TASK ITEM: Transcribe the records that follow exactly. Skip the pictures.

──────── TASK INPUTS ────────

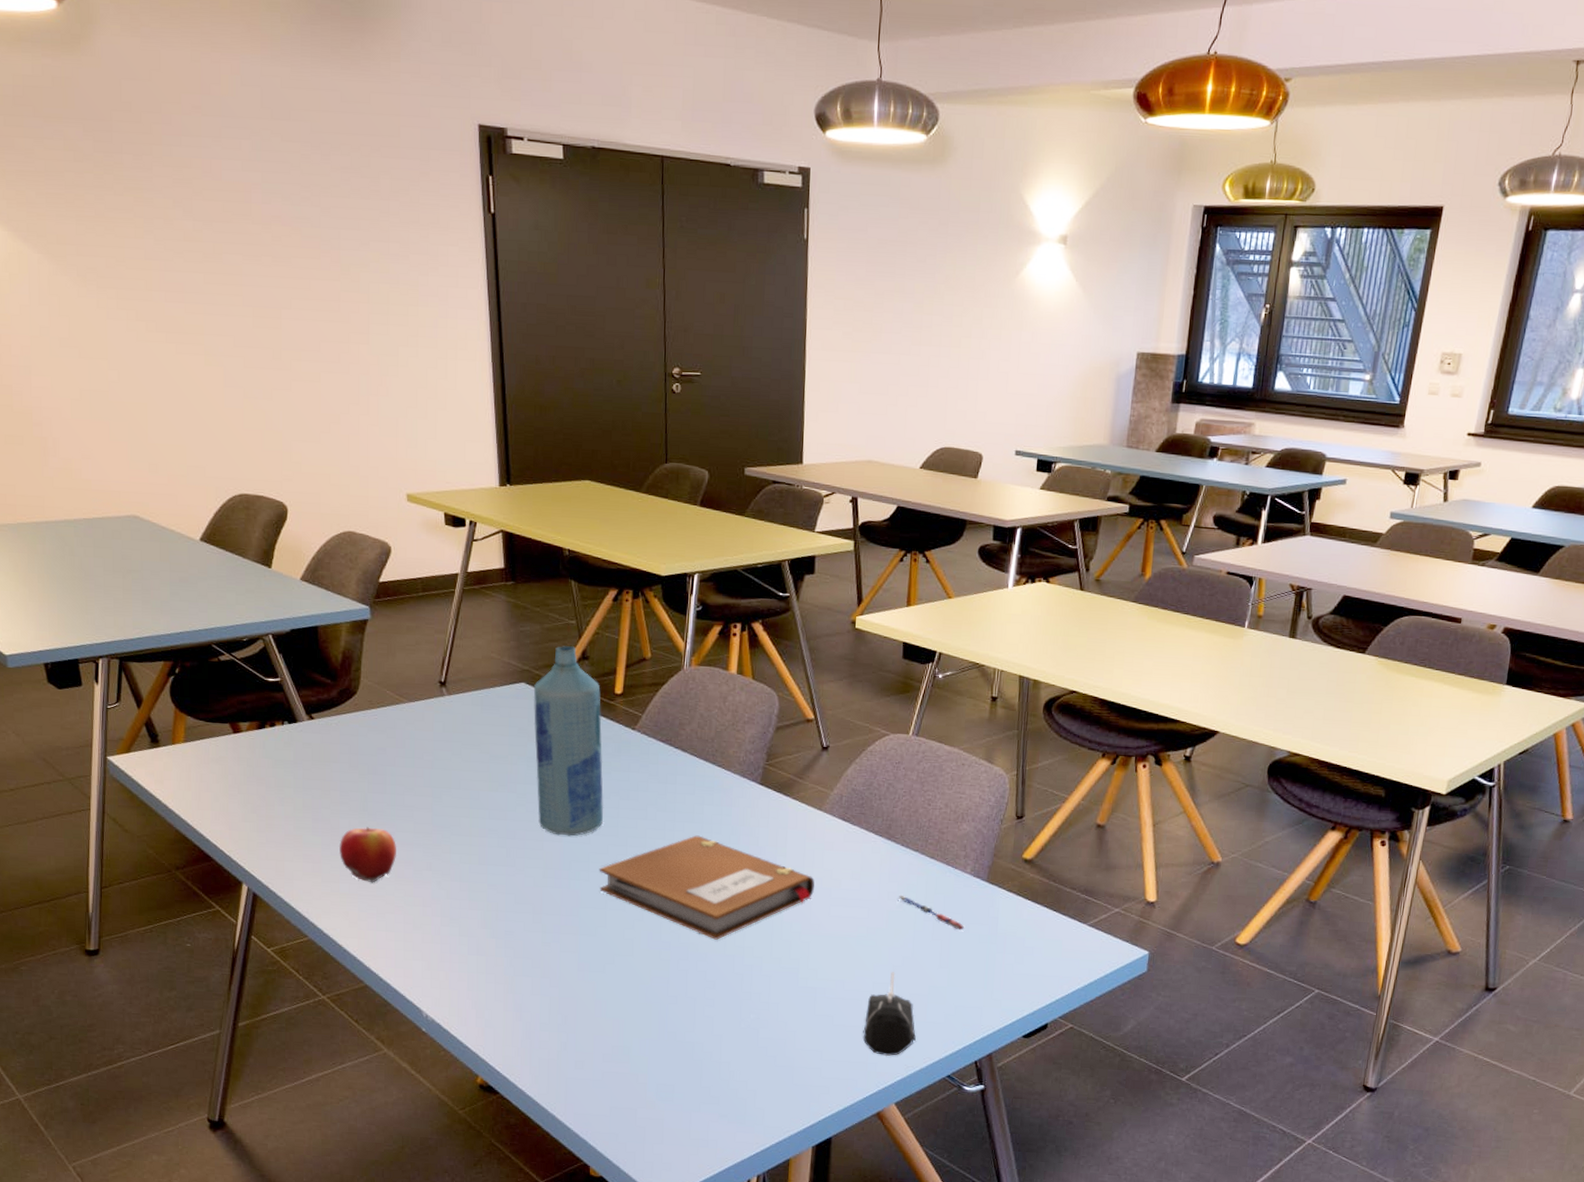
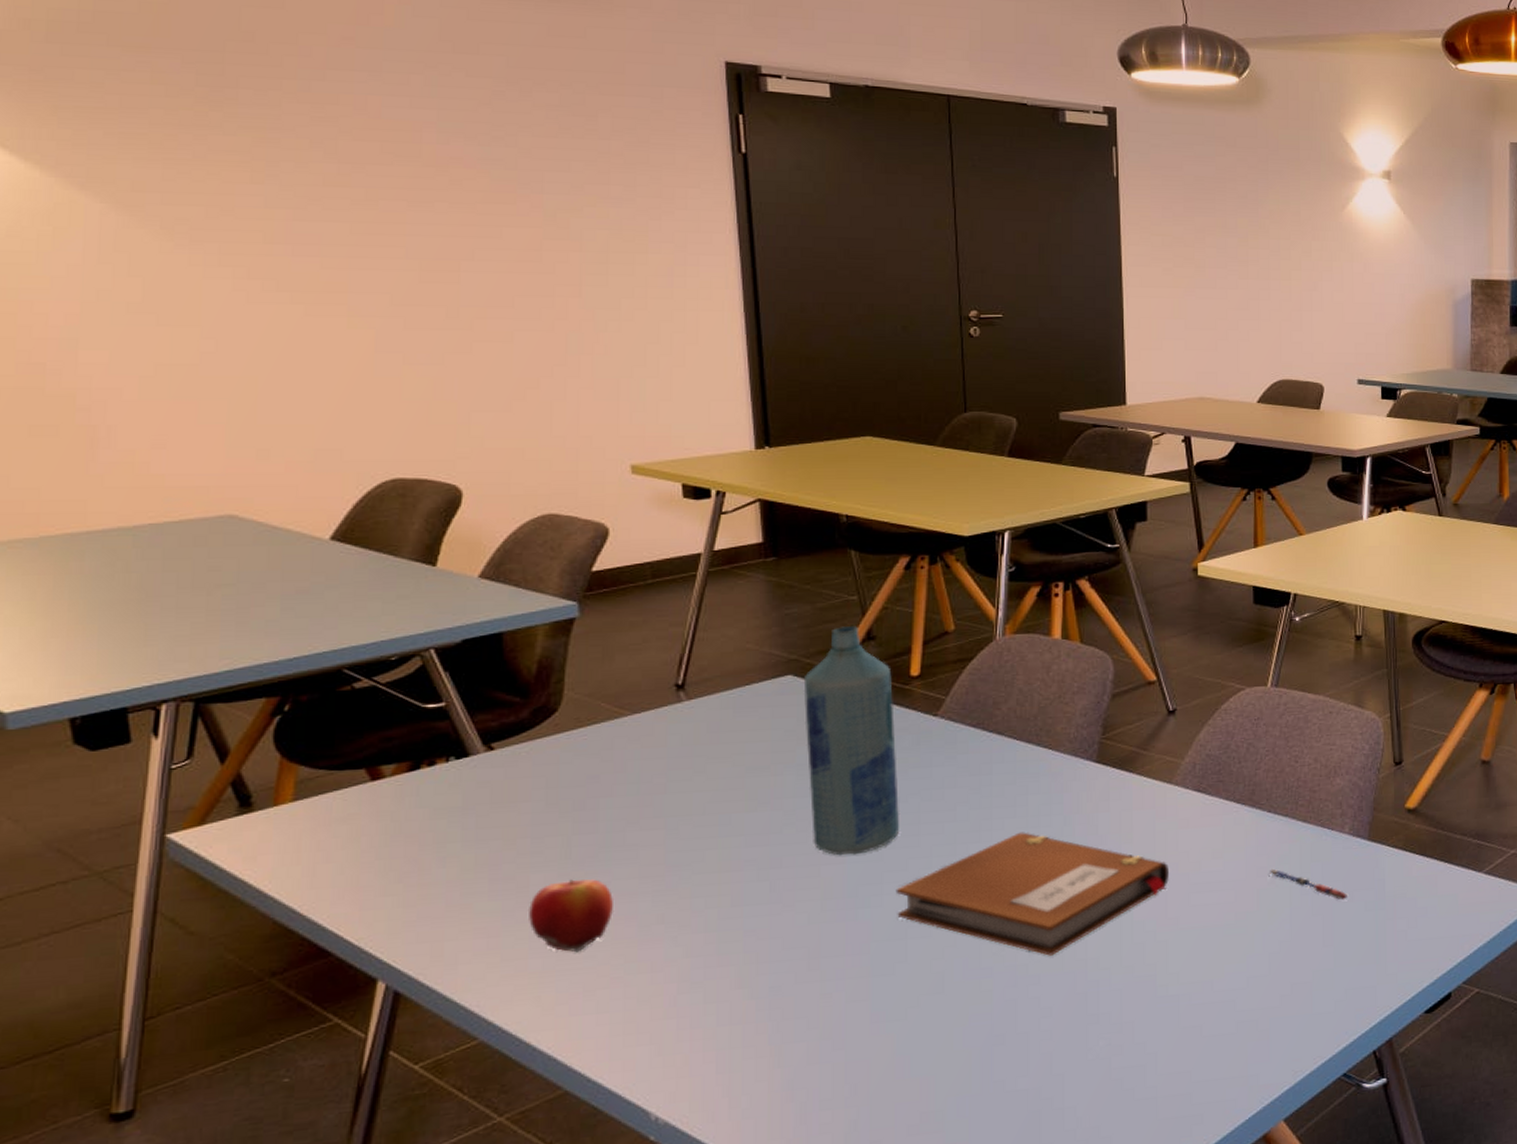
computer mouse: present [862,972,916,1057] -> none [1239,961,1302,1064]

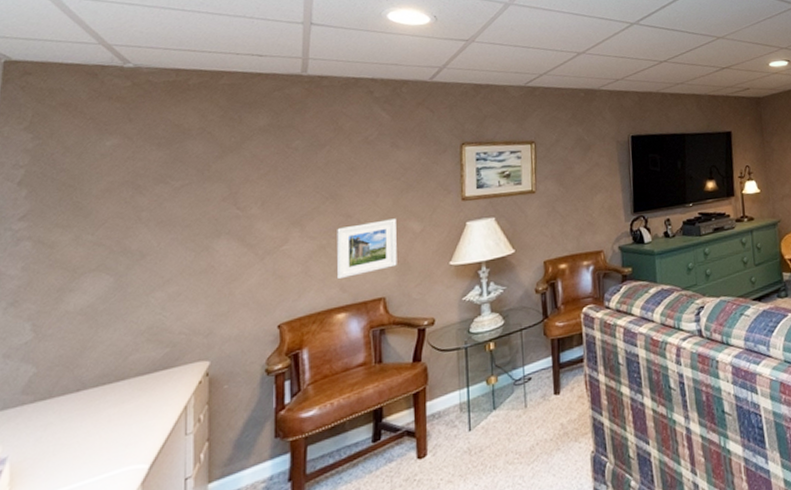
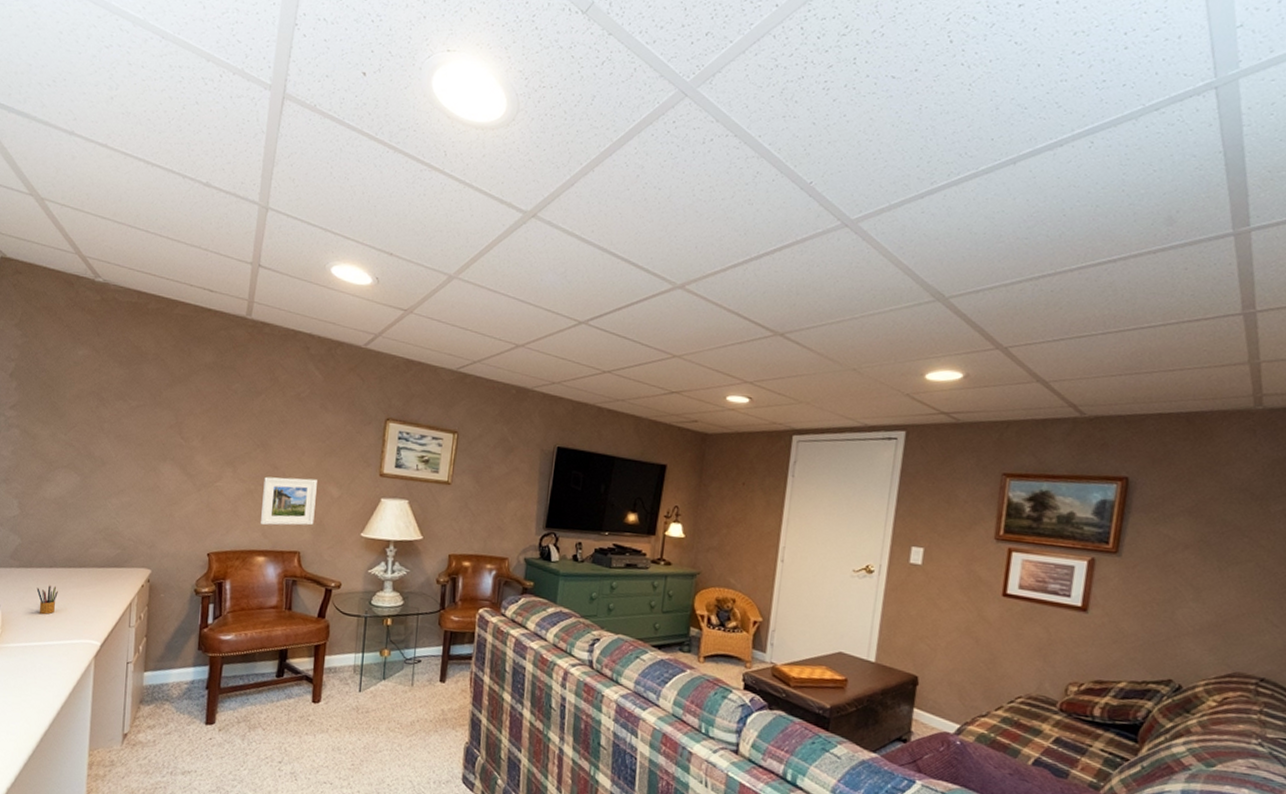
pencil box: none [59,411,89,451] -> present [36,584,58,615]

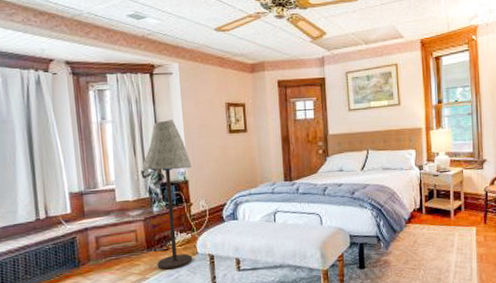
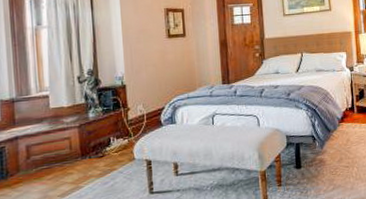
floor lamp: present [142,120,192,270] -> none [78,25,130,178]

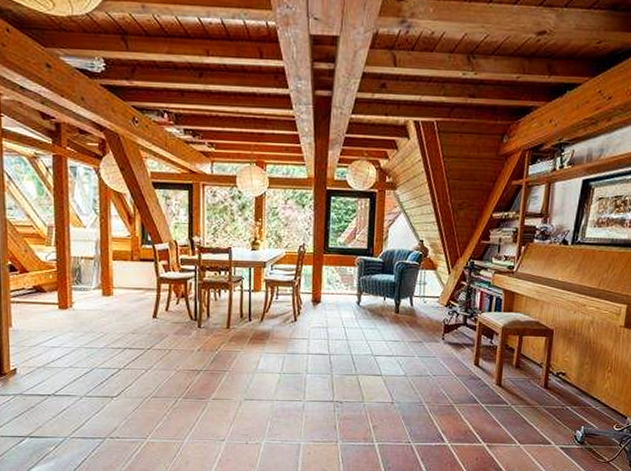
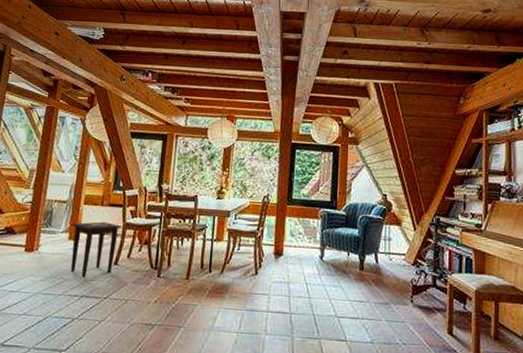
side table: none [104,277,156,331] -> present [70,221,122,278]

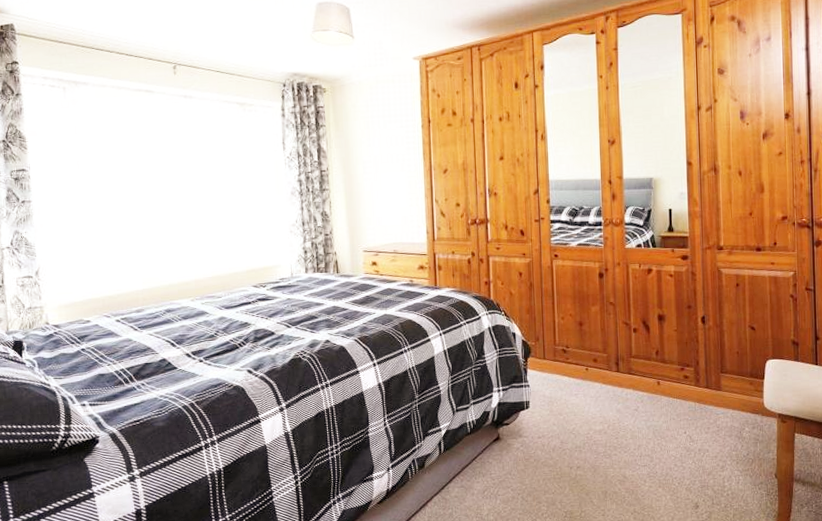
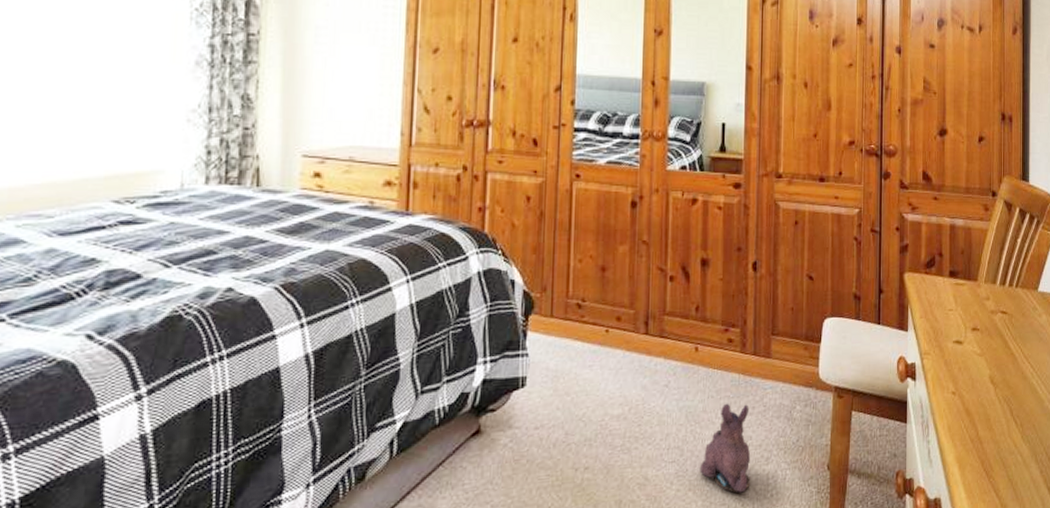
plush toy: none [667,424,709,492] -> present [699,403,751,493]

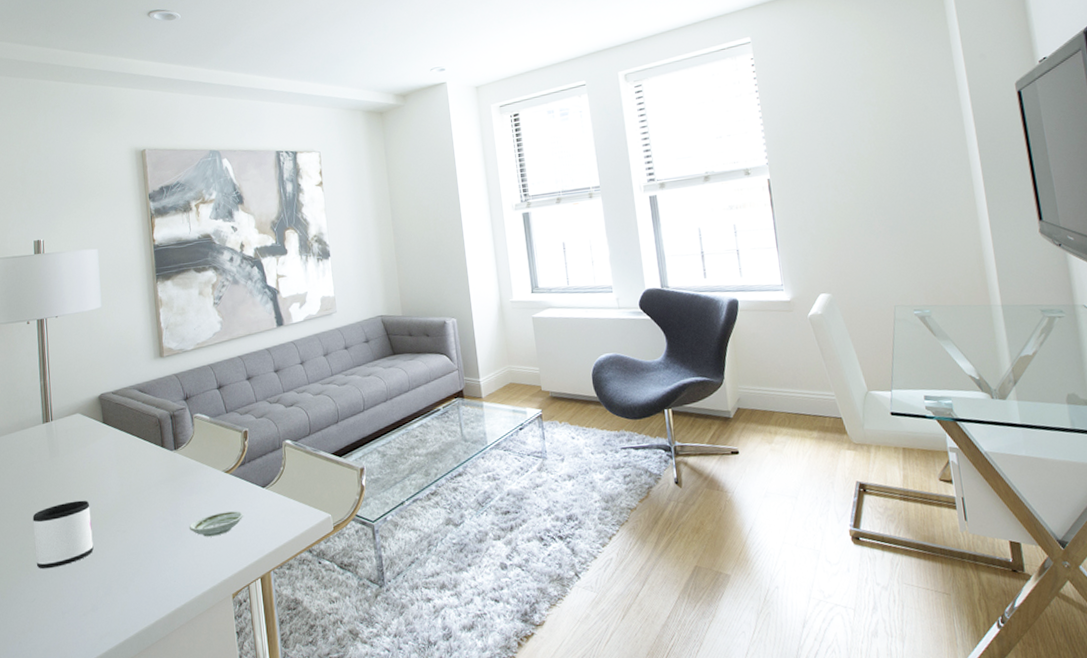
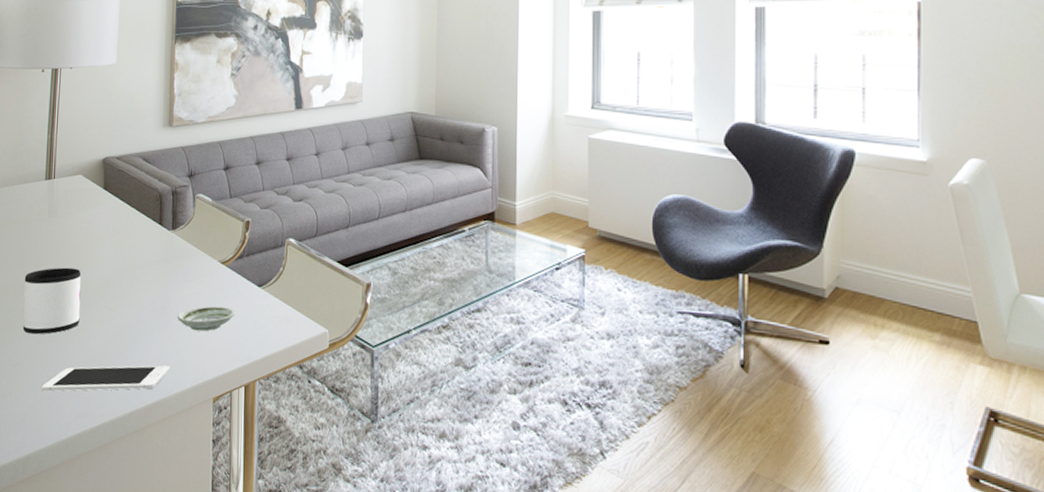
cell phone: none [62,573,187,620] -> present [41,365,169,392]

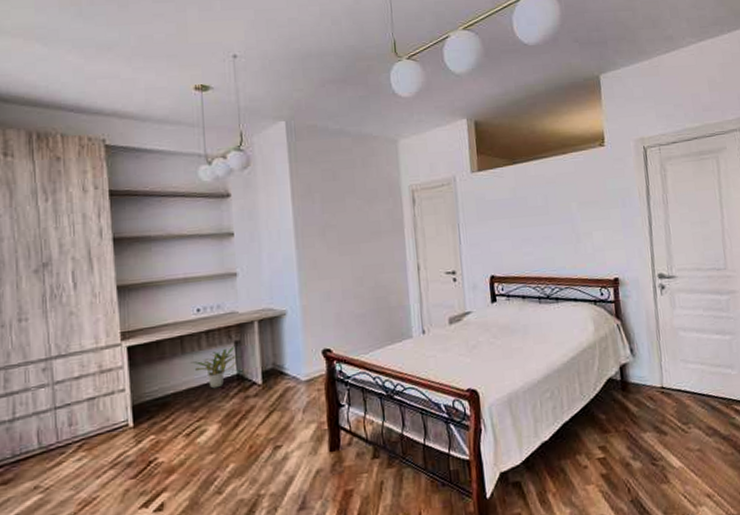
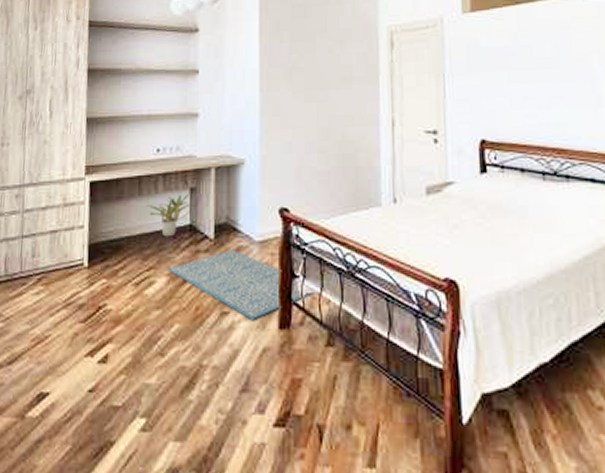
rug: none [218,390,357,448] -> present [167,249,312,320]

────────

ANSWER:
computer mouse: present [862,972,916,1057] -> none [1239,961,1302,1064]

pencil box: none [59,411,89,451] -> present [36,584,58,615]

floor lamp: present [142,120,192,270] -> none [78,25,130,178]

side table: none [104,277,156,331] -> present [70,221,122,278]

plush toy: none [667,424,709,492] -> present [699,403,751,493]

cell phone: none [62,573,187,620] -> present [41,365,169,392]

rug: none [218,390,357,448] -> present [167,249,312,320]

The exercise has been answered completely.